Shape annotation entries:
━━━━━━━━━━━━━━━━
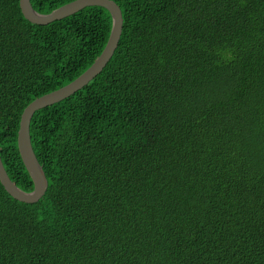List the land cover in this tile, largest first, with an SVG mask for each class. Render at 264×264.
Wrapping results in <instances>:
<instances>
[{
	"label": "trees",
	"instance_id": "1",
	"mask_svg": "<svg viewBox=\"0 0 264 264\" xmlns=\"http://www.w3.org/2000/svg\"><path fill=\"white\" fill-rule=\"evenodd\" d=\"M113 1L106 65L30 119L44 195L0 183V264H264V0ZM110 28L102 6L35 24L0 0V158L21 189L24 107L87 69Z\"/></svg>",
	"mask_w": 264,
	"mask_h": 264
},
{
	"label": "water",
	"instance_id": "2",
	"mask_svg": "<svg viewBox=\"0 0 264 264\" xmlns=\"http://www.w3.org/2000/svg\"><path fill=\"white\" fill-rule=\"evenodd\" d=\"M91 5L102 6L107 9L111 15V28L102 51L92 64L75 79L55 90L31 100L24 107L20 116L19 127L17 130V148L20 158L33 182L32 189L25 191L16 185L8 176L0 158V183L8 194L21 202H36L44 195L47 189V178L34 153L30 141L29 124L33 113L37 109L58 102L73 94L103 69L118 44L122 30V14L120 7L113 0H72L48 13H41L35 10L31 5L30 0H19L21 13L28 21L35 24L50 23Z\"/></svg>",
	"mask_w": 264,
	"mask_h": 264
}]
</instances>
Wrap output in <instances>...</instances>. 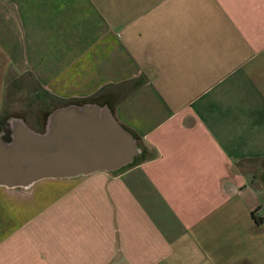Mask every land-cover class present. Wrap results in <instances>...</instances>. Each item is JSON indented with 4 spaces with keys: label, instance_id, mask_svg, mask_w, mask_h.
I'll use <instances>...</instances> for the list:
<instances>
[{
    "label": "crops",
    "instance_id": "obj_1",
    "mask_svg": "<svg viewBox=\"0 0 264 264\" xmlns=\"http://www.w3.org/2000/svg\"><path fill=\"white\" fill-rule=\"evenodd\" d=\"M15 99L41 133L107 105L140 152L0 186V264H264V0H0V123Z\"/></svg>",
    "mask_w": 264,
    "mask_h": 264
},
{
    "label": "water",
    "instance_id": "obj_2",
    "mask_svg": "<svg viewBox=\"0 0 264 264\" xmlns=\"http://www.w3.org/2000/svg\"><path fill=\"white\" fill-rule=\"evenodd\" d=\"M12 121L15 128L9 139L0 132V186L27 188L47 178L112 172L132 163L140 152L137 139L119 126L107 105L86 102L55 108L43 133L31 129L24 119ZM54 121L68 122L57 138L52 133ZM66 133L76 158H59Z\"/></svg>",
    "mask_w": 264,
    "mask_h": 264
},
{
    "label": "rangeland",
    "instance_id": "obj_3",
    "mask_svg": "<svg viewBox=\"0 0 264 264\" xmlns=\"http://www.w3.org/2000/svg\"><path fill=\"white\" fill-rule=\"evenodd\" d=\"M19 103H20V101L19 100L17 101L15 99V102L13 104V110H14L13 114L14 115L7 114L5 117V121L2 122V127L4 130L10 129V132H11L15 128V125L13 124L14 122L12 121V119L13 120L14 119H24L26 122V119L24 117L27 118V120L29 121L28 123H30L32 126H34V124L32 123V118L34 117L33 115H36L38 108L33 107V108H30L29 111H25V110L21 109V105ZM11 116H12V118H11ZM30 124H27V125H30Z\"/></svg>",
    "mask_w": 264,
    "mask_h": 264
},
{
    "label": "trees",
    "instance_id": "obj_4",
    "mask_svg": "<svg viewBox=\"0 0 264 264\" xmlns=\"http://www.w3.org/2000/svg\"><path fill=\"white\" fill-rule=\"evenodd\" d=\"M86 102H87V103L92 102V99H89L88 101H87V100H85V101H80L79 104H83V103H86ZM3 121H5V118H4V119L1 121V123H0V130L3 129V127H2V122H3ZM3 130H4V129H3ZM5 131H6V134H5V137H4V138H5V139H9V138L11 137V136H10V131H8V130H6V129H5ZM130 166H133V165H132V164H129L127 167H130Z\"/></svg>",
    "mask_w": 264,
    "mask_h": 264
},
{
    "label": "flooded vegetation",
    "instance_id": "obj_5",
    "mask_svg": "<svg viewBox=\"0 0 264 264\" xmlns=\"http://www.w3.org/2000/svg\"><path fill=\"white\" fill-rule=\"evenodd\" d=\"M7 130H8V129H7ZM8 131H10V129H9Z\"/></svg>",
    "mask_w": 264,
    "mask_h": 264
}]
</instances>
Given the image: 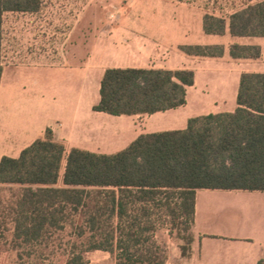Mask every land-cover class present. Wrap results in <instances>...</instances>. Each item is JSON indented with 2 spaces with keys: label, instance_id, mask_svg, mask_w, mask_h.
<instances>
[{
  "label": "trees",
  "instance_id": "1",
  "mask_svg": "<svg viewBox=\"0 0 264 264\" xmlns=\"http://www.w3.org/2000/svg\"><path fill=\"white\" fill-rule=\"evenodd\" d=\"M41 1L0 0V79L4 16L34 13ZM202 30L209 35L263 38L264 0H246L226 15L205 13ZM180 49L209 58L221 57L225 50L221 44ZM228 54L233 59L257 60L262 48L258 43L234 41ZM194 78L191 69L108 68L92 109L111 115H144L176 108L185 104L186 88L194 84ZM236 103L232 112L190 118L182 130L141 134L113 154L78 148L66 152L65 144L47 128L18 157L3 156L0 184L22 188L10 207L12 246L18 259L31 256L35 245L69 222L77 238L88 235L85 241L72 243L66 264H87L85 253L93 250L108 252L115 264H165L160 247L153 243L144 249L141 244L143 233L152 226H141L139 216L129 213V204L155 203L161 194L177 195L174 207L169 201L166 205L173 224L185 218L180 249L187 257L197 189L264 192V71L240 74ZM114 216L126 219V224L114 226Z\"/></svg>",
  "mask_w": 264,
  "mask_h": 264
},
{
  "label": "crops",
  "instance_id": "2",
  "mask_svg": "<svg viewBox=\"0 0 264 264\" xmlns=\"http://www.w3.org/2000/svg\"><path fill=\"white\" fill-rule=\"evenodd\" d=\"M77 4L86 6L79 16V29L56 31L48 29L30 32L32 43L40 41L42 37L40 33H46L44 38L46 48L41 51H45L44 53L49 55L52 62H61L62 66L68 69L62 84L70 89L66 98V103H69L70 111H72L69 116V126L63 130L62 122L48 120L33 133L30 129L17 127L12 130L6 122H3L0 125V146L5 153L3 156L18 157L25 147L42 137L47 128L51 129L56 140L65 144L66 152L71 148H78L103 153L100 149L104 141L124 143L126 148L141 134L182 130L187 127L190 118L209 113L232 112L236 108L237 103L233 102V95L232 102L229 103L221 94H210L207 83V79L211 77L209 69L206 65H202V68L194 65L201 60L229 56L228 48L224 50L223 56L218 58L188 55L180 49V46L218 43H199L184 37L181 33L163 32L157 16H155L154 26L146 25L144 20L136 19L129 22L117 16L116 22L110 25L109 30H105L107 22L110 21L104 23L97 13L100 12L97 7L103 5L102 0H42L38 11L20 14L42 13L48 18L52 17V21L57 15L69 19V12H71L69 8L58 10L55 7H71ZM87 12L90 15L89 19H87ZM93 20L96 23L94 30L88 29V23ZM203 35L208 38L221 37L204 32ZM229 37L232 38L230 35ZM3 41L4 37L0 87L3 83L5 68H9L12 64L4 61L6 57L3 53ZM108 68L191 69L194 71L195 78L194 84L186 88L185 104L179 107L153 114L111 115L92 109L93 105L99 101L100 81ZM199 76L202 86L198 82ZM189 93L192 94L195 102V106L191 109L188 106ZM217 103L222 104L217 105ZM39 134L40 136H36ZM27 137H30V140H27ZM0 186L17 185L0 184ZM240 191L260 192L196 190L191 223L193 241L189 255L187 257L181 255L180 264H264V192L245 195V193H238ZM239 208L242 212L249 210V215L245 214L242 220L241 216H238ZM253 213L256 216L255 225L261 240L257 249L252 247L254 237L245 233ZM218 241L226 242L225 244L230 247L229 252L218 255L219 253L214 251V244Z\"/></svg>",
  "mask_w": 264,
  "mask_h": 264
},
{
  "label": "rangeland",
  "instance_id": "3",
  "mask_svg": "<svg viewBox=\"0 0 264 264\" xmlns=\"http://www.w3.org/2000/svg\"><path fill=\"white\" fill-rule=\"evenodd\" d=\"M102 1L103 5L97 7L100 11L97 13L104 23L110 21L107 22L105 30L110 29V25L116 22L117 16L123 17L129 22L136 19L144 20V23L148 26H154L156 23L155 16H157L162 26L161 31L181 33L184 37L196 40L199 43H218L223 45L225 50L234 41L260 44L262 56L257 60L233 59L226 55L224 58L201 60L202 62L194 63L198 68L206 65L209 69L211 77L207 79V83L210 94H221L229 103L232 102V95L234 96L233 102L236 103L235 94L239 73L243 71H264V37L233 39L226 34L218 38H208L203 35L201 28L202 17L205 13L226 15L246 0ZM55 8L58 10L69 8L71 10L69 19L57 15L52 21V17L48 18L46 14L42 13L37 15L12 13L4 16L3 53L6 57L4 61L12 64L9 68H5L3 83L0 87V125L6 122L12 130L17 127L25 130L30 129L34 133L38 127L48 120L62 122L63 130L69 126V116L72 111H70L69 103H66V98L70 89L62 84L68 69L64 68L61 62H52L49 55L44 53L45 51H41L46 48L44 40L46 33H40L42 37L38 43H32L30 32L48 29L55 31L79 29V16L86 6L77 4L71 7L56 6ZM144 16L145 18H143ZM89 18L88 13L87 19ZM89 23L87 28L94 30L95 21ZM147 29L149 30L148 27ZM198 82L200 86L203 85L200 76ZM188 96V106L191 109L195 106V102L191 93ZM221 104L217 103V105ZM36 136H40V134ZM29 138L27 137V140H30ZM125 146L124 143L104 141L100 150L103 153L112 154L120 151ZM4 154L0 146V158ZM21 189L20 186H0V264H66L72 243L85 241L88 235L86 233V235L77 238L69 222L65 224L64 229L54 230L43 238L39 244L35 245L33 250L35 252L31 256L28 257L22 254L24 258L18 259V251L14 250L12 246L14 244L12 242L13 223L10 219V207L21 195ZM238 193L252 195V193L261 192L240 191ZM166 197L167 195H158L156 199L160 200L155 203L136 200L135 203L129 204V213L139 216L142 221L141 226H152V229L145 231L142 235L141 244L145 245L143 248L151 247L155 243L166 257L165 264H180L182 261L180 247L184 244L182 236L186 234L183 223L185 218H180L177 225L173 224L166 204L169 201L170 206L174 207V203L179 200L177 195ZM142 207H145L146 212L149 213V218L148 215L143 214ZM248 211L242 212V209L239 208L238 216H241V220L249 215ZM235 215L237 216L236 212ZM120 222L124 226L126 219L121 221L118 216L113 217L112 224L114 226L119 225ZM255 222L256 216L253 213L250 222L247 223L245 233L254 237V246L252 247L257 249L261 240ZM191 225L189 223V228ZM116 235H119V229H117ZM225 243L215 242L214 251L217 254L219 253L218 255H223L226 251L229 252L230 247ZM21 251L22 249L19 248V253H22ZM85 258L88 264H115L114 258L108 252L102 250L86 252Z\"/></svg>",
  "mask_w": 264,
  "mask_h": 264
}]
</instances>
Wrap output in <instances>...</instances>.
━━━━━━━━━━━━━━━━
## Description of the task
Starting at the beginning of the records and ending at the line that contains "1L106 65L30 119L44", write the lines out again with "trees" swapped for "forest" and nothing else changed. Omit the pictures.

## Written response
List the land cover in this tile, largest first, with an SVG mask for each class. Render at 264×264.
Wrapping results in <instances>:
<instances>
[{
	"label": "forest",
	"instance_id": "1",
	"mask_svg": "<svg viewBox=\"0 0 264 264\" xmlns=\"http://www.w3.org/2000/svg\"><path fill=\"white\" fill-rule=\"evenodd\" d=\"M113 1L106 65L30 119L44 195L0 183V264H264V0ZM110 28L102 6L35 24L0 0V158L21 189L24 107L87 69Z\"/></svg>",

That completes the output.